Mit Kennedy durch Deutschland

'Der Funke sprang über, wie ich es noch nie erlebt habe. Er war anders als diese alten deutschen Politiker, er verkörperte etwas Neues. Wir waren jung und wir waren sehr aufgeregt', so erlebte Heinz Ickstadt, damals 27 Jahre und Student in Berlin, den Kennedy-Auftritt vor dem Schöneberger Rathaus. 'Kennedy war eine strahlende Gestalt, ein Mensch, der die Sehnsüchte der Menschen nach Freiheit erfüllte, der Amerika und die Welt auf den richtigen Weg bringen konnte.' Ob in Köln, Bonn, Frankfurt oder Berlin, Kennedy wurde frenetisch gefeiert, nie zuvor hatte es in Deutschland eine solche Begeisterung für Amerika gegeben. Und niemals danach - der Kennedy-Besuch im Juni 1963 markiert bis heute einen Höhepunkt der transatlantischen Partnerschaft zwischen den USA und Deutschland.
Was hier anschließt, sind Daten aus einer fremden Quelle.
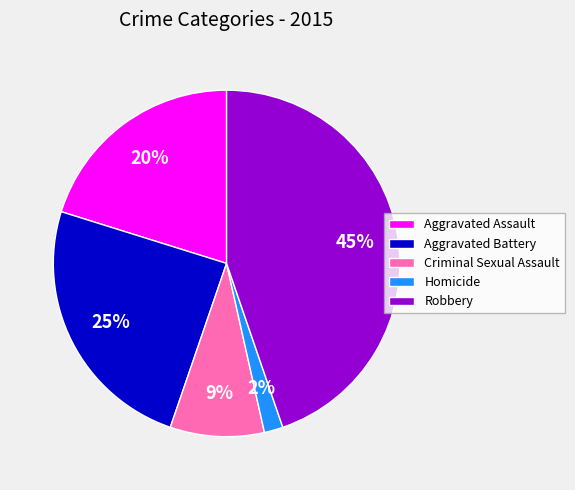

Rank the categories by value from highest to lowest.

Robbery, Aggravated Battery, Aggravated Assault, Criminal Sexual Assault, Homicide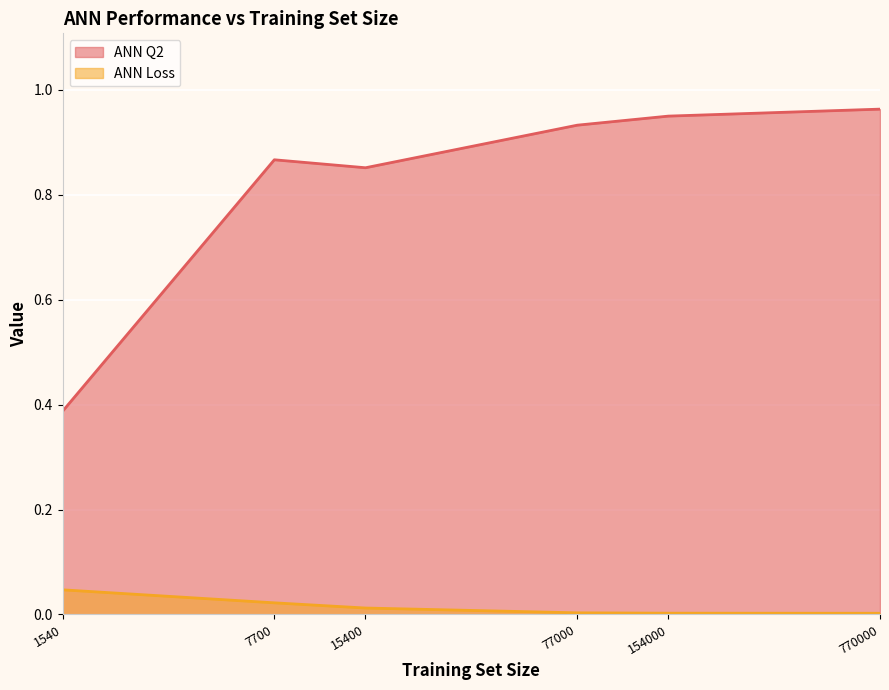

True or false: ANN Loss and ANN Q2 intersect in this chart.

False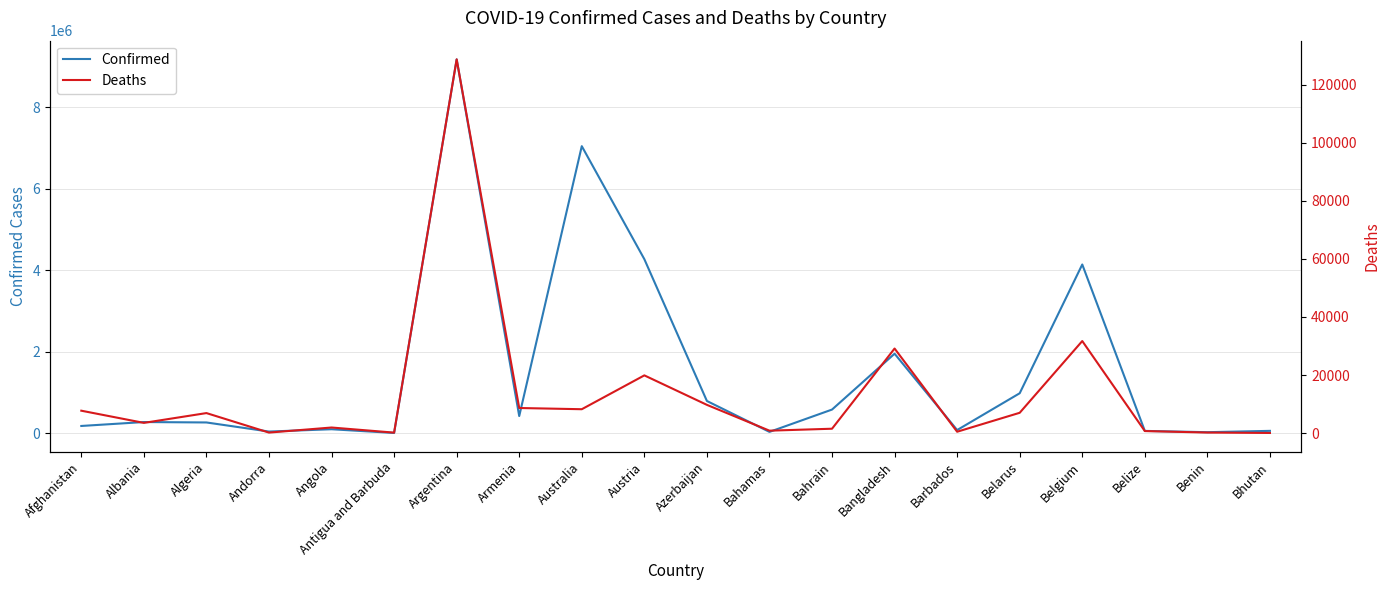

What is the value of the Deaths point at the 15th from the left?

443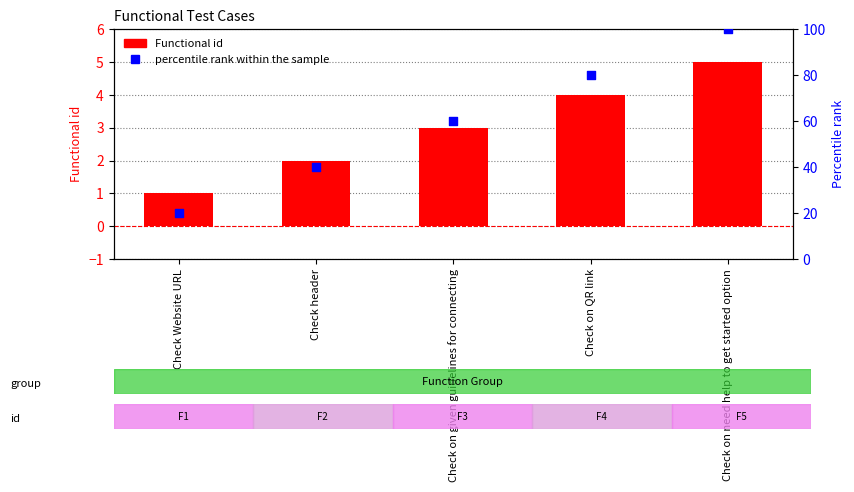

Is the value of percentile rank within the sample at Check header greater than the value of Functional id at Check header?

Yes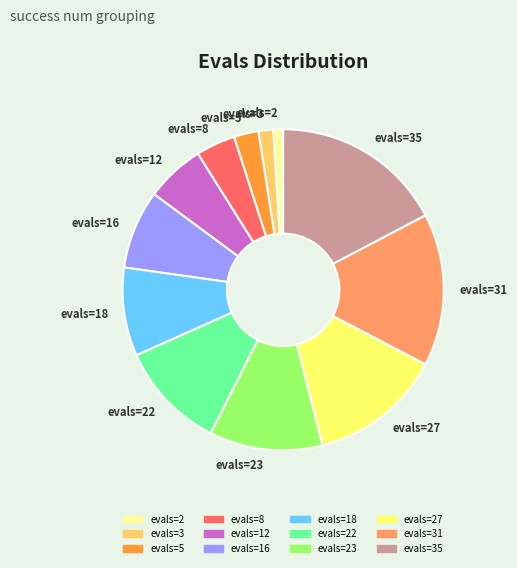

True or false: evals=35 accounts for 9% of the total.

False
Kennedy erschien den Deutschen wie eine Lichtgestalt, ein Hoffnungsträger für Alte und Junge. Für die einen war er der Garant der Sicherheit vor einer sowjetischen Expansion in Westeuropa, für die anderen verkörperte er eine neue Politikergeneration, hob sich ab von den vergreisten Politikern der Bonner Republik. Statt väterlicher Autorität brachte der amerikanische Präsident jugendlichen Idealismus mit, statt auf eherne Dogmen setzte er auf mutige Visionen. In einer krisengeschüttelten Zeit war er die Führungsfigur der freien Welt, von der sich so viele eine friedlichere Zukunft erhofften. In Ausschnitten aus den Fernsehübertragungen zum Besuch vermitteln die Reporter von damals, unter anderem der junge Hajo Friedrichs, die Stimmung und Gefühle jener Tage. Zeitzeugen berichten, wie sie den Deutschlandbesuch des amerikanischen Präsidenten erlebten: Gerald Blaine war Mitglied im Security Service des Präsidenten und auf der gesamten Reise mit dabei. Von der Begeisterung der Deutschen war er beeindruckt, obgleich der Ansturm seinen Job nicht gerade leicht machte. Auch die deutschen Polizeibeamten wurden ziemlich nervös, als Kennedy am Frankfurter Römer ein Bad in der Menge nahm.